#### ФРАГМЕНТ ТЕКСТА
══════════
Эпизод, в котором читатель знакомится с Егорьевной - это застолье у нее дома. В гостях Демин и Анатолий. И само застолье организовано, верно, по просьбе Демина, что бы как-то отвлечь Анатолия. Егорьевна играет роль хозяйки. Именно, что играет, хотя удовольствие принимать гостя у нее искреннее. Она все вообще искренняя, открытая, но не открывающаяся. Егорьевна и на протяжении всей сцены играет, почти ничего не произнося всерьез. Она словно находится над ситуацией, ведет себя с мужчинами, с Деминым и Анатолием, словно с детьми. То есть она «больше», значительнее их, знает, то о чем они не ведают, поэтому и разговор их, вроде бы, всерьез не воспринимает.
Вот авторские ремарки, характеризующие Егорьевну в диалогах:
«невинно и серьезно, будто в первый раз, спрашивала Егорьевна»,
«по-свойски, на всякий случай, напуская на себя застенчивость, жаловалась Егорьевна»,
«чересчур бодро, выдавая этой бодростью свою усталость от умничанья Демина, воскликнула Егорьевна»,
«канючит она по-девчоночьи, морща лицо и с деланным испугом отъезжая на стуле от стола»,
«отзывается хозяйка и лениво поднимает на него волоокий взгляд»,
«с милой иронией спрашивает она и, подперев рукой щеку, клонясь на правый бок, ближе к Демину, принимает благосклонное выражение»,
«Демин покосился на Егорьевну, она, делая вид, что рассказ ей совсем не интересен, закатив глаза и нажевывая конфеты, уморительно вытянув губы, за которыми, слизывая налипшую конфетную кашицу, метался язык, откинулась на спинку стула. Невозможно было удержаться -- и Демин машинально тоже повозил языком и только уж после этого направил его по назначению… … Демин мрачно взглянул на Егорьевну, продолжающую самозабвенно крутить во рту языком».
А ведь мужской разговор очень серьезен, они говорят о вещах очень значительных, важных для понимания сущности повествования. Именно у Егорьевны Анатолий впервые проговаривается о том, что ему стыдно:
«А ведь это я, Демин, должен был сделать… что она сделала… что Тамара моя сделала. Это мужик должен был сделать, отец. А мужика не оказалось, он спать ушел… устал сильно. Он и помнить забыл, что у него ружье двадцатого калибра за шкафом висит, а в шкафу два патрона с картечью уж который год, как часы, тикают. Я слышать должен был, как они тикают. Ну, какой это мужик, -- с еще большим нажимом повторил он, -- если жена среди ночи ствол обрезала, а он сил набирался, чтобы назавтра наблюдать, как этого поганца… он в семью нашу ворвался и всю ее испоганил… как этого поганца станут отпускать на все четыре стороны. Мужик сил набирался… А ведь вроде не трус. Ну, это мы еще разберемся, трус или не трус? -- пригрозил Анатолий, морща от презрения к себе лицо. -- Чудно: как-то так струсил, что и не догадался, что струсил».
══════════
#### ИСХОДНЫЕ ДАННЫЕ
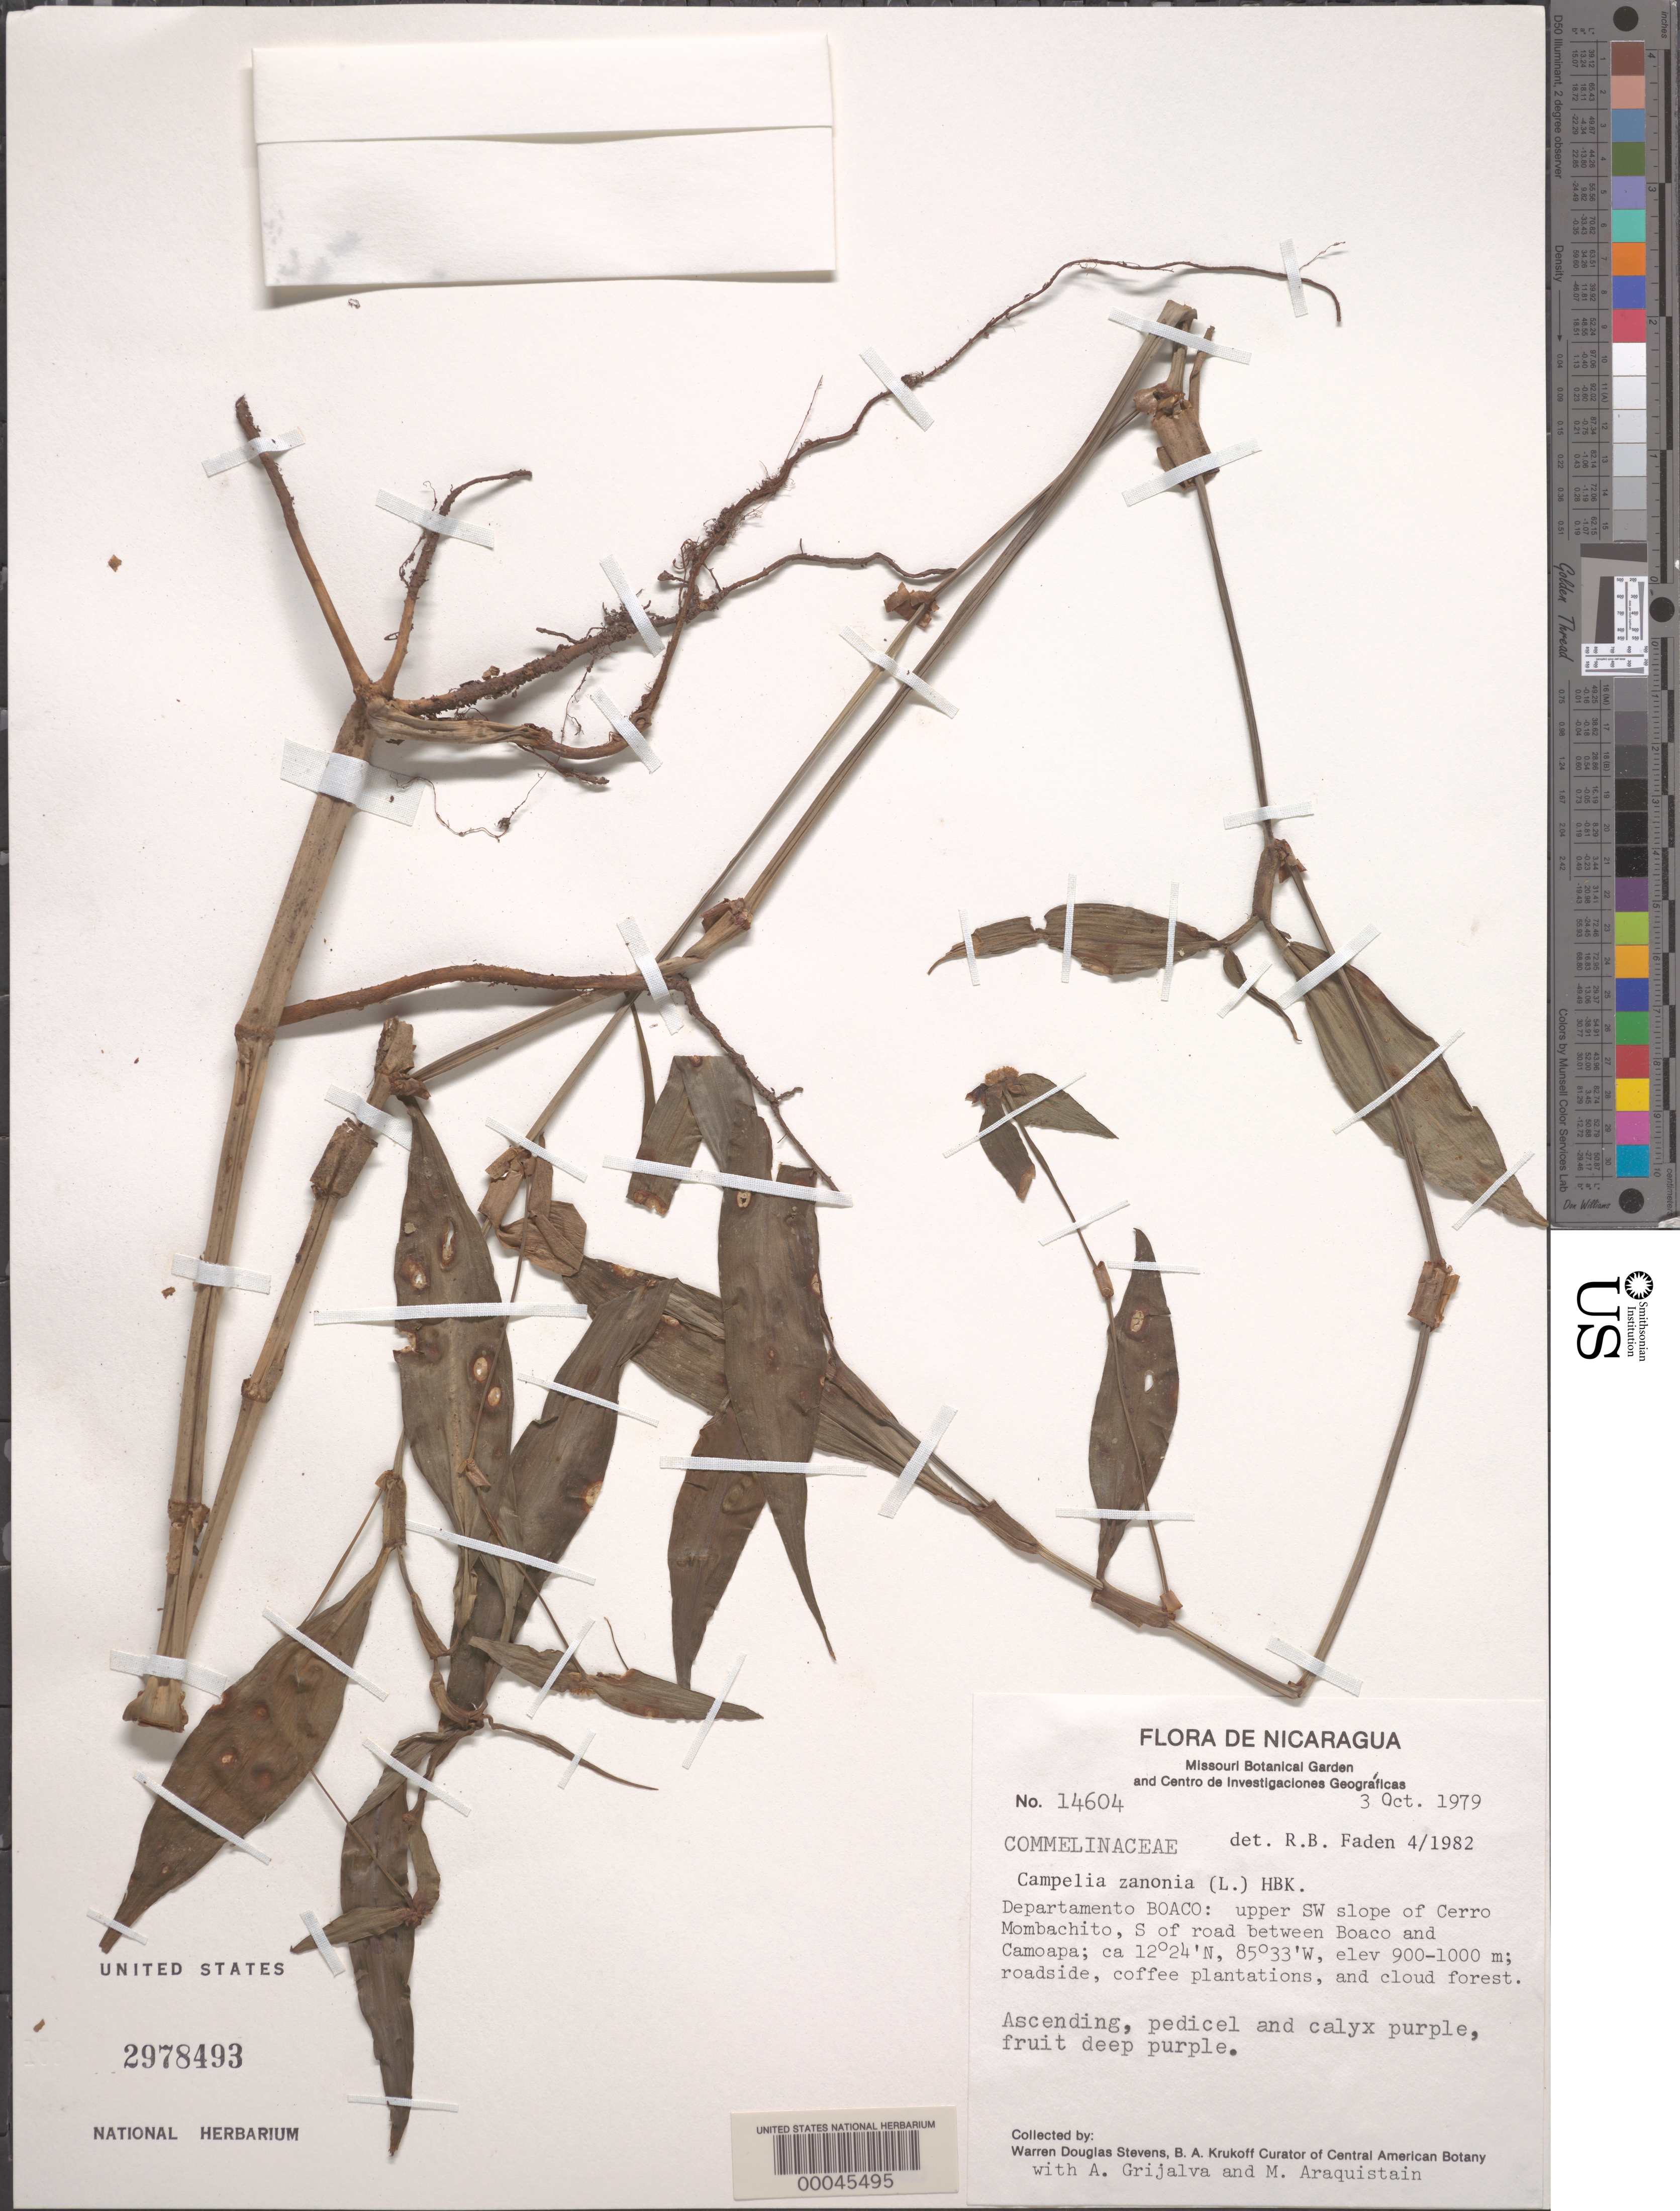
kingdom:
══════════
#### ЗАДАНИЯ К УПРАЖНЕНИЮ
[1] Ответьте на вопросы по фрагменту о Егорьевне, пометив ответы так же:
(а) Кто сидит в гостях у Егорьевны?
(б) Какого калибра ружье висит у Анатолия за шкафом?
(в) Сколько патронов и с чем лежит у Анатолия в шкафу?
[2] Пожалуйста, допишите следующую часть фрагмента о Егорьевне.

#### ОТВЕТЫ НА ЗАДАНИЯ
[1]
(а) Демин и Анатолий.
(б) Двадцатого калибра.
(в) Два патрона с картечью.

[2]
Но ведь этот же вопрос задает себе и читатель: почему возмездие совершила мать, но не отец? Что мужиков уже нет в России? На это отвечает Демин:
«… Во-первых, и в главных: тебе не дали бы стрелить. Не дали бы! Твоя Тамара Ивановна сколько там… часов семь невидимкой терлась возле стен, пока не привели этого вашего турку. Ты бы так не сумел, тебя бы десять раз разоблачили: чего это он тут скрадывает, что это у него там в сумке? Сграбастали бы, как миленького, и цель твою тебе не показали. Что может баба, мужику ни в жисть не смочь. Стрелять -- да, это дело мужицкое, но тут еще надо было подкрасться, чтобы стрелить… для этого ты бы не годился. Ни ты, ни я не годились бы… Спроси вон у Егорьевны, почему мужики, которые поначалу тоже кинулись в «челноки», не сдюжили? Силенки маловато? Да нет, силенка еще имеется. Но силенка там -- не все, там, может, главнее -- исхитриться, разжалобить, дипломатию развести, всяких надувал надуть. У мужика не получается. Спроси, спроси Егорьевну, она скажет: не получается. Не та натура, не те извилины в голове».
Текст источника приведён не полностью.